### Problem requirements
Write out each record exactly as it stands. No pictures belong in the copy.

### Available data

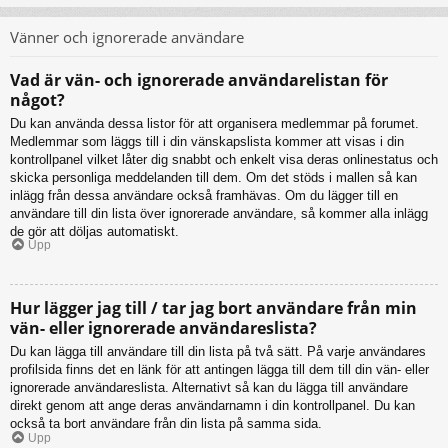
Vänner och ignorerade användare
Vad är vän- och ignorerade användarelistan för
något?
Du kan använda dessa listor för att organisera medlemmar på forumet.
Medlemmar som läggs till i din vänskapslista kommer att visas i din
kontrollpanel vilket låter dig snabbt och enkelt visa deras onlinestatus och
skicka personliga meddelanden till dem. Om det stöds i mallen så kan
inlägg från dessa användare också framhävas. Om du lägger till en
användare till din lista över ignorerade användare, så kommer alla inlägg
de gör att döljas automatiskt.
Upp
Hur lägger jag till / tar jag bort användare från min
vän- eller ignorerade användareslista?
Du kan lägga till användare till din lista på två sätt. På varje användares
profilsida finns det en länk för att antingen lägga till dem till din vän- eller
ignorerade användareslista. Alternativt så kan du lägga till användare
direkt genom att ange deras användarnamn i din kontrollpanel. Du kan
också ta bort användare från din lista på samma sida.
Upp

### Solution to the exercise
Vänner och ignorerade användare
Vad är vän- och ignorerade användarelistan för
något?
Du kan använda dessa listor för att organisera medlemmar på forumet.
Medlemmar som läggs till i din vänskapslista kommer att visas i din
kontrollpanel vilket låter dig snabbt och enkelt visa deras onlinestatus och
skicka personliga meddelanden till dem. Om det stöds i mallen så kan
inlägg från dessa användare också framhävas. Om du lägger till en
användare till din lista över ignorerade användare, så kommer alla inlägg
de gör att döljas automatiskt.
Upp
Hur lägger jag till / tar jag bort användare från min
vän- eller ignorerade användareslista?
Du kan lägga till användare till din lista på två sätt. På varje användares
profilsida finns det en länk för att antingen lägga till dem till din vän- eller
ignorerade användareslista. Alternativt så kan du lägga till användare
direkt genom att ange deras användarnamn i din kontrollpanel. Du kan
också ta bort användare från din lista på samma sida.
Upp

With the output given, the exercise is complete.